De ser ratificado por el Gobierno de Chile el Acuerdo de Escazú, primer tratado ambiental de América Latina y el Caribe, se resguardaría la seguridad personal de defensores del medio ambiente y también dinamizaría el rol de la comunidad civil en la evaluación del impacto ambiental de proyectos industriales. También sentaría las bases para la participación ciudadana anticipada a dichos proyectos, y no tardía, cuando la inversión para intervenir una determinada área ya está autorizada.
Otra de las ventajas de adherirse al Acuerdo de Escazú sería la transparencia de información, por ejemplo, en lo relacionado con el procesamiento de alimentos como productos cárneos, específicamente sobre las dosis de medicamentos con que los animales son tratados y su efecto en la salud humana.
Asimismo, sentaría las bases para establecer una institucionalidad ambiental en Chile, y es coherente con el programa de Gobierno en cuanto a garantizar el derecho humano al agua y la creación de estrategias de adaptación al cambio climático.
Entonces, la interrogante que surge de todo esto es por qué es necesario tener que negociar tratados sobre temas que claramente nos afectan a todos, y que debieran ser salvaguardados por cada Gobierno. Si revisamos el primer artículo de nuestra Constitución política, encontramos que el rol del Estado es estar al servicio de la persona humana, y su finalidad es promover el bien común. Si el “bien común” -en su amplio sentido- se entiende como tener derecho a acceder a los recursos naturales de nuestro territorio, como el agua, ¿por qué ha de ser necesario negociar tratados para asegurar una institucionalidad de algo que es deber de cada Gobierno?
Una agenda ecológica no debería instalarse porque los intereses económicos priman por sobre los derechos de las personas. Entonces, esto me lleva a pensar que ningún acuerdo o tratado servirá si los actores sociales no entienden que el cuidado del medio ambiente es un valor humano fundamental. En este sentido, es urgente que las universidades del país modifiquen sus proyectos educativos en torno a la formación de una institucionalidad ética de la conservación del medio ambiente. Lo anterior porque, para dañar la perfecta naturaleza, paradójicamente se necesitan expertos: son profesionales egresados de nuestras casas de estudio quienes podrían llegar a tomar las decisiones de sobreexplotar un territorio, diseñar programas de extracción indiscriminada de mineral, instalar plantas industriales sin mediar el impacto al medio ambiente y las comunidades, o sobrepoblar de cultivos un territorio sin considerar el efecto en los recursos hídricos. Los expertos debieran tener primero una postura ética para imponer su criterio profesional ante un determinado proyecto de inversión, y esa ética debiera quedar instalada tan bien o mejor que los conocimientos disciplinares que reciben durante su formación.
Suena utópico, casi pueril, pero el cambio debe venir desde adentro. Un tratado es solo un marco normativo, pero nada pasará si el cambio no viene desde la mentalidad de quienes son llamados a producir el cambio.

TRABAJO REQUERIDO. ¿Puedes extraer sin cambios, del texto sobre el Acuerdo de Escazú, el fragmento que se abre con las palabras que contienen "De ser ratificado" y se cierra con "la salud humana."?

INFORMACIÓN PROPORCIONADA.
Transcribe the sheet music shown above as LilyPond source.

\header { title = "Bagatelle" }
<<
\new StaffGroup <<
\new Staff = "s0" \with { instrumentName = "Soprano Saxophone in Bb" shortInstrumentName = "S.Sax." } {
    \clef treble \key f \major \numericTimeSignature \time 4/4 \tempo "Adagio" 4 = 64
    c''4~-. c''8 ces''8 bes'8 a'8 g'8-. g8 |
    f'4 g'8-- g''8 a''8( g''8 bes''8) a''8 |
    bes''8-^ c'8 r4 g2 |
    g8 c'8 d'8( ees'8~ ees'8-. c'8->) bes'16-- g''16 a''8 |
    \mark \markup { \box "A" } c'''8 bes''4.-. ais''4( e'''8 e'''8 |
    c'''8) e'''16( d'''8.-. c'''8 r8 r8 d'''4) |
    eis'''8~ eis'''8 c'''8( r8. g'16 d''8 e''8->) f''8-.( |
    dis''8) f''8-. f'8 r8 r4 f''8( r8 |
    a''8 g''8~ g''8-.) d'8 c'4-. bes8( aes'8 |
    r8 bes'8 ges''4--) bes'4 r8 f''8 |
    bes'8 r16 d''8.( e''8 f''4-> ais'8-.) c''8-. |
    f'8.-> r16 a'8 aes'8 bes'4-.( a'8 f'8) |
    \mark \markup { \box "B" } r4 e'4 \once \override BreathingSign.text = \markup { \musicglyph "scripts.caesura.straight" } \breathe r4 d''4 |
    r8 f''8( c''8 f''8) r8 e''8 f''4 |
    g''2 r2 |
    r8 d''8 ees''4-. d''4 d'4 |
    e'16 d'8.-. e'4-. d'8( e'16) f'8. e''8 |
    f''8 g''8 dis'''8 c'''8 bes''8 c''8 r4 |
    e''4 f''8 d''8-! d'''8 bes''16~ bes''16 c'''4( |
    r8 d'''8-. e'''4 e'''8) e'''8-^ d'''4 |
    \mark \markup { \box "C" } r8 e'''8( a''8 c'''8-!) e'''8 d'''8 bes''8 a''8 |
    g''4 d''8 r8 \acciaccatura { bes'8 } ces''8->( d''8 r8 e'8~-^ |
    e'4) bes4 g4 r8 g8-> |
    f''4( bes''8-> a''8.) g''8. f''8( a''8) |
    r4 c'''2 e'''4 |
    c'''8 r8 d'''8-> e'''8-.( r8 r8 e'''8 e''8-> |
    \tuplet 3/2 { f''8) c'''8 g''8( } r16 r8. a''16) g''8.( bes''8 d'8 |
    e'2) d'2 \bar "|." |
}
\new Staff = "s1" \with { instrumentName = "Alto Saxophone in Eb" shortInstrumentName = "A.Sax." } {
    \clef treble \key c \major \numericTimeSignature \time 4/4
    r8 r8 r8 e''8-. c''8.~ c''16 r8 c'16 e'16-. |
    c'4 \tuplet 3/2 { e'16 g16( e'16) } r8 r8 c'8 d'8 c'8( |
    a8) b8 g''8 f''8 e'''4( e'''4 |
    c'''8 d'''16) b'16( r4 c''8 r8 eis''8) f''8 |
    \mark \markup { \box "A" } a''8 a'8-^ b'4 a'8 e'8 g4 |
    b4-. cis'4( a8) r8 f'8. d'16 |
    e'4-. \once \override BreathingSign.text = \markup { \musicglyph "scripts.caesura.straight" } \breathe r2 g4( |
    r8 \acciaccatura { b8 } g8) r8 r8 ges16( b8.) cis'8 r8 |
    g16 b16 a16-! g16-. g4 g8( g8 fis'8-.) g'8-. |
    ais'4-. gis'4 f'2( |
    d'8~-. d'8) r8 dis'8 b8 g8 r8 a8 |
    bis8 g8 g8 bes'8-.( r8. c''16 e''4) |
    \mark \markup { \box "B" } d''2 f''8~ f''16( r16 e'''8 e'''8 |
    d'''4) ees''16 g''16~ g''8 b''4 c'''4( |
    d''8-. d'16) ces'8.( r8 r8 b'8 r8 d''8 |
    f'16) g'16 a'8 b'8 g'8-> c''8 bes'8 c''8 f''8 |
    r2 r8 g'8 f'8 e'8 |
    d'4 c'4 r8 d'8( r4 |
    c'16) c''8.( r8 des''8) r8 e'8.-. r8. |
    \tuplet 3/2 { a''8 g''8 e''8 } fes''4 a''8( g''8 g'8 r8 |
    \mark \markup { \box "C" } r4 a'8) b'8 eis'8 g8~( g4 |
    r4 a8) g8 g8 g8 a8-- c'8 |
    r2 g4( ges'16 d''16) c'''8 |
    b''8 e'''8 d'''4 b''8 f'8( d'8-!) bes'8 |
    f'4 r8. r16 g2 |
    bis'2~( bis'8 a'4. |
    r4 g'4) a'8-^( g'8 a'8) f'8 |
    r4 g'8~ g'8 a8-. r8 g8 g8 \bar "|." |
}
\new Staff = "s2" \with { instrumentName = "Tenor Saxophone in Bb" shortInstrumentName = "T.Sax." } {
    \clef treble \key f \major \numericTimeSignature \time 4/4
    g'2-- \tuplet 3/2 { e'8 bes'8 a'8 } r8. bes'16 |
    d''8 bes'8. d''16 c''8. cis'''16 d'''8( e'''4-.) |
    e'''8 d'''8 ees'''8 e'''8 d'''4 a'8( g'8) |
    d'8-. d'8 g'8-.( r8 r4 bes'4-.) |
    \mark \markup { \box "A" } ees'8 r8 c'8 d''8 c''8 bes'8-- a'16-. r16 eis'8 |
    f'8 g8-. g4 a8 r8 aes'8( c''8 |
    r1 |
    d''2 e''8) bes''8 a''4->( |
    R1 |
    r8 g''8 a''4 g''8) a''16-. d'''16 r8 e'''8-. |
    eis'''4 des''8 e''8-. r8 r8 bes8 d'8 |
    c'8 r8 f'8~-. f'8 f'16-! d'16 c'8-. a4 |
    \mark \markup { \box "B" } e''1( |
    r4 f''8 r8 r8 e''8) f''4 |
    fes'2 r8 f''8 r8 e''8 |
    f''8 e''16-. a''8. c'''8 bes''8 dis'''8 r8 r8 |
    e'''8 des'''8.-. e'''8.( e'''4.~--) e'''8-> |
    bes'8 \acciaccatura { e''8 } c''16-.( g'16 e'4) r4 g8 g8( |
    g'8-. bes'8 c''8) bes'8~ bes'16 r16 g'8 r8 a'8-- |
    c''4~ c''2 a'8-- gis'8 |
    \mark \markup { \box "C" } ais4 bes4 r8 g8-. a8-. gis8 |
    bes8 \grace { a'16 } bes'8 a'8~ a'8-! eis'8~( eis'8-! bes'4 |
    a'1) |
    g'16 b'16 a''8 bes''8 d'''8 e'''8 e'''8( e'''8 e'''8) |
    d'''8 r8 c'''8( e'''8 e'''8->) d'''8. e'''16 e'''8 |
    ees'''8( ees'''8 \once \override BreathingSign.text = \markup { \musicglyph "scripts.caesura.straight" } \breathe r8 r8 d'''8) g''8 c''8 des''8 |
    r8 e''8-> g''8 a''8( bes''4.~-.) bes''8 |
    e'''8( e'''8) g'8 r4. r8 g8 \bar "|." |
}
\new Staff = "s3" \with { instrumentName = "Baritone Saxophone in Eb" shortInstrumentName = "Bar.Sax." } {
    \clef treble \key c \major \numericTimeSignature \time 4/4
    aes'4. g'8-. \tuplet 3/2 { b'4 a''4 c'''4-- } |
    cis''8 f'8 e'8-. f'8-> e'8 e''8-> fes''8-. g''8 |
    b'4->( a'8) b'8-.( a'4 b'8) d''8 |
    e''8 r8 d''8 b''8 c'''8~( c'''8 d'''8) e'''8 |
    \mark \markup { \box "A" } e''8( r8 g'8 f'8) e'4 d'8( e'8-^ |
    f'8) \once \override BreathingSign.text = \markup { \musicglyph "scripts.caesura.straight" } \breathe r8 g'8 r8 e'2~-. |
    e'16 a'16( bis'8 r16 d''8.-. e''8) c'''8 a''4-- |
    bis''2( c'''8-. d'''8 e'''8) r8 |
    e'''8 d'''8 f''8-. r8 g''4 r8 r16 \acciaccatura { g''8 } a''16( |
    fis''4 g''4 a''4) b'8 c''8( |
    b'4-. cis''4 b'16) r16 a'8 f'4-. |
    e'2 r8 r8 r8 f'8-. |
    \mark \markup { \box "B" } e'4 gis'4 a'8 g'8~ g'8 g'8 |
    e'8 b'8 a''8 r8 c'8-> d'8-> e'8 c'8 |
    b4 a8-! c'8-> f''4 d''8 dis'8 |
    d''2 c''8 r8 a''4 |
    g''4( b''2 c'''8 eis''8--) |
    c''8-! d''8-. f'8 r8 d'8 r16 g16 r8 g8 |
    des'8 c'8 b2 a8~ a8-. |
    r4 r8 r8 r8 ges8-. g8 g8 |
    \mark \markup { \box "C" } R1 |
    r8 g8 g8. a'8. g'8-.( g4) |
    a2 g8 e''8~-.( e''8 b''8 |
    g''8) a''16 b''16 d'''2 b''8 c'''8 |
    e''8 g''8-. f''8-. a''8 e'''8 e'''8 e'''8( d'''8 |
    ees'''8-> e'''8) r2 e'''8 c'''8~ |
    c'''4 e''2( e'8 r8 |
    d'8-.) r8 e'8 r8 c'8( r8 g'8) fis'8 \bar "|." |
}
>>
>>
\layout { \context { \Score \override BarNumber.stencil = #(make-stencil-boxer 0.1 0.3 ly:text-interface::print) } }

EJERCICIO RESUELTO.
De ser ratificado por el Gobierno de Chile el Acuerdo de Escazú, primer tratado ambiental de América Latina y el Caribe, se resguardaría la seguridad personal de defensores del medio ambiente y también dinamizaría el rol de la comunidad civil en la evaluación del impacto ambiental de proyectos industriales. También sentaría las bases para la participación ciudadana anticipada a dichos proyectos, y no tardía, cuando la inversión para intervenir una determinada área ya está autorizada.
Otra de las ventajas de adherirse al Acuerdo de Escazú sería la transparencia de información, por ejemplo, en lo relacionado con el procesamiento de alimentos como productos cárneos, específicamente sobre las dosis de medicamentos con que los animales son tratados y su efecto en la salud humana.